Effect of Hypoxia on the Function of the Human Serotonin1A Receptor

Abstract

Cellular hypoxia causes numerous pathophysiological conditions associated with the disruption of oxygen homeostasis. Under oxygen-deficient conditions, cells adapt by controlling the cellular functions to facilitate the judicious use of available oxygen, such as cessation of cell growth and proliferation. In higher eukaryotes, the process of cholesterol biosynthesis is intimately coupled to the availability of oxygen, where the synthesis of one molecule of cholesterol requires 11 molecules of O2. Cholesterol is an essential component of higher eukaryotic membranes and is crucial for the physiological functions of several membrane proteins and receptors.

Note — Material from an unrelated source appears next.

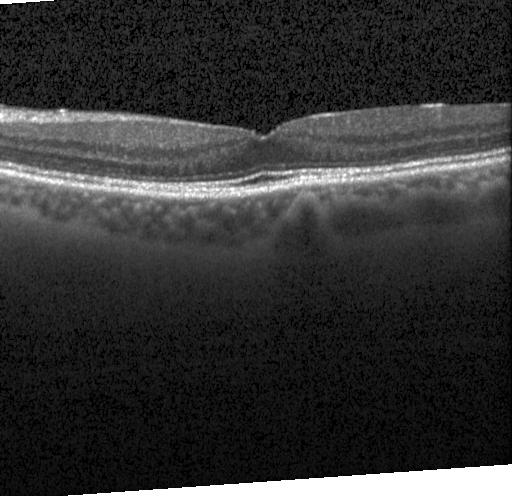

Finding: neither choroidal neovascularization, diabetic macular edema, nor drusen.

The serotonin1A receptor, an important neurotransmitter G protein-coupled receptor associated with cognition and memory, has previously been shown to depend on cholesterol for its signaling and function. In this work, in order to explore the interdependence of oxygen levels, cholesterol biosynthesis, and the function of the serotonin1A receptor, we developed a cellular hypoxia model to explore the function of the human serotonin1A receptor heterologously expressed in Chinese hamster ovary cells. We observed cell cycle arrest at G1/S phase and the accumulation of lanosterol in cell membranes under hypoxic conditions, thereby validating our cellular model. Interestingly, we observed a significant reduction in ligand binding and disruption of downstream cAMP signaling of the serotonin1A receptor under hypoxic conditions. To the best of our knowledge, our results represent the first report linking the function of the serotonin1A receptor with hypoxia. From a broader perspective, these results contribute to our overall understanding of the molecular basis underlying neurological conditions often associated with hypoxia-induced brain dysfunction.